§ EXERCISE DATA
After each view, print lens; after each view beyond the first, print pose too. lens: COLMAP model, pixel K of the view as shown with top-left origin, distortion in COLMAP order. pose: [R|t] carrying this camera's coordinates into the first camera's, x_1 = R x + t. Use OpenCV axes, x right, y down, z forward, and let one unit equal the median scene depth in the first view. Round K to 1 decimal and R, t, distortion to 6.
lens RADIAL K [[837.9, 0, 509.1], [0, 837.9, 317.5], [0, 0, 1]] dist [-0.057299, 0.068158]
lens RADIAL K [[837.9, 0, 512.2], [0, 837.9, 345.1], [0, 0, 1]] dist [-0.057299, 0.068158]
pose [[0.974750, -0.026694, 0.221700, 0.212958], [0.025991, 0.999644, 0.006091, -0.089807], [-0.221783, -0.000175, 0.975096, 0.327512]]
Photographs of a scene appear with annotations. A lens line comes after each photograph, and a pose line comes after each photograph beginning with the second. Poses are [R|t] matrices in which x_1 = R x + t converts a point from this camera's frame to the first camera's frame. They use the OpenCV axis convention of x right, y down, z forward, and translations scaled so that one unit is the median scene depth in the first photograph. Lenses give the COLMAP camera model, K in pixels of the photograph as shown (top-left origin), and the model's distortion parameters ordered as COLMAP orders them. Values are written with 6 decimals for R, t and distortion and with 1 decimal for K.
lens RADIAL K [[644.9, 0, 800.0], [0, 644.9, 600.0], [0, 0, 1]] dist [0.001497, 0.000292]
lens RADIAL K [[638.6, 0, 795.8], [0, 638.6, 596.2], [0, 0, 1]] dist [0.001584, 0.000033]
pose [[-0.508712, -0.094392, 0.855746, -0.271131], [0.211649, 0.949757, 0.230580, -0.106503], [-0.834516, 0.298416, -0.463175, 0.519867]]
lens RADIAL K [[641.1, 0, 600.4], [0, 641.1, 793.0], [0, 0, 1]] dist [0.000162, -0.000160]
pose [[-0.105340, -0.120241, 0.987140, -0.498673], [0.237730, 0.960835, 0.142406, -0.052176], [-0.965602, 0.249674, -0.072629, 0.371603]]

§ TASK BRIEF
Render all of the items above as a numbered list, leaving out any blank lines.

§ TASK RESULT
1. After each view, print lens; after each view beyond the first, print pose too. lens: COLMAP model, pixel K of the view as shown with top-left origin, distortion in COLMAP order. pose: [R|t] carrying this camera's coordinates into the first camera's, x_1 = R x + t. Use OpenCV axes, x right, y down, z forward, and let one unit equal the median scene depth in the first view. Round K to 1 decimal and R, t, distortion to 6.
2. lens RADIAL K [[837.9, 0, 509.1], [0, 837.9, 317.5], [0, 0, 1]] dist [-0.057299, 0.068158]
3. lens RADIAL K [[837.9, 0, 512.2], [0, 837.9, 345.1], [0, 0, 1]] dist [-0.057299, 0.068158]
4. pose [[0.974750, -0.026694, 0.221700, 0.212958], [0.025991, 0.999644, 0.006091, -0.089807], [-0.221783, -0.000175, 0.975096, 0.327512]]
5. Photographs of a scene appear with annotations. A lens line comes after each photograph, and a pose line comes after each photograph beginning with the second. Poses are [R|t] matrices in which x_1 = R x + t converts a point from this camera's frame to the first camera's frame. They use the OpenCV axis convention of x right, y down, z forward, and translations scaled so that one unit is the median scene depth in the first photograph. Lenses give the COLMAP camera model, K in pixels of the photograph as shown (top-left origin), and the model's distortion parameters ordered as COLMAP orders them. Values are written with 6 decimals for R, t and distortion and with 1 decimal for K.
6. lens RADIAL K [[644.9, 0, 800.0], [0, 644.9, 600.0], [0, 0, 1]] dist [0.001497, 0.000292]
7. lens RADIAL K [[638.6, 0, 795.8], [0, 638.6, 596.2], [0, 0, 1]] dist [0.001584, 0.000033]
8. pose [[-0.508712, -0.094392, 0.855746, -0.271131], [0.211649, 0.949757, 0.230580, -0.106503], [-0.834516, 0.298416, -0.463175, 0.519867]]
9. lens RADIAL K [[641.1, 0, 600.4], [0, 641.1, 793.0], [0, 0, 1]] dist [0.000162, -0.000160]
10. pose [[-0.105340, -0.120241, 0.987140, -0.498673], [0.237730, 0.960835, 0.142406, -0.052176], [-0.965602, 0.249674, -0.072629, 0.371603]]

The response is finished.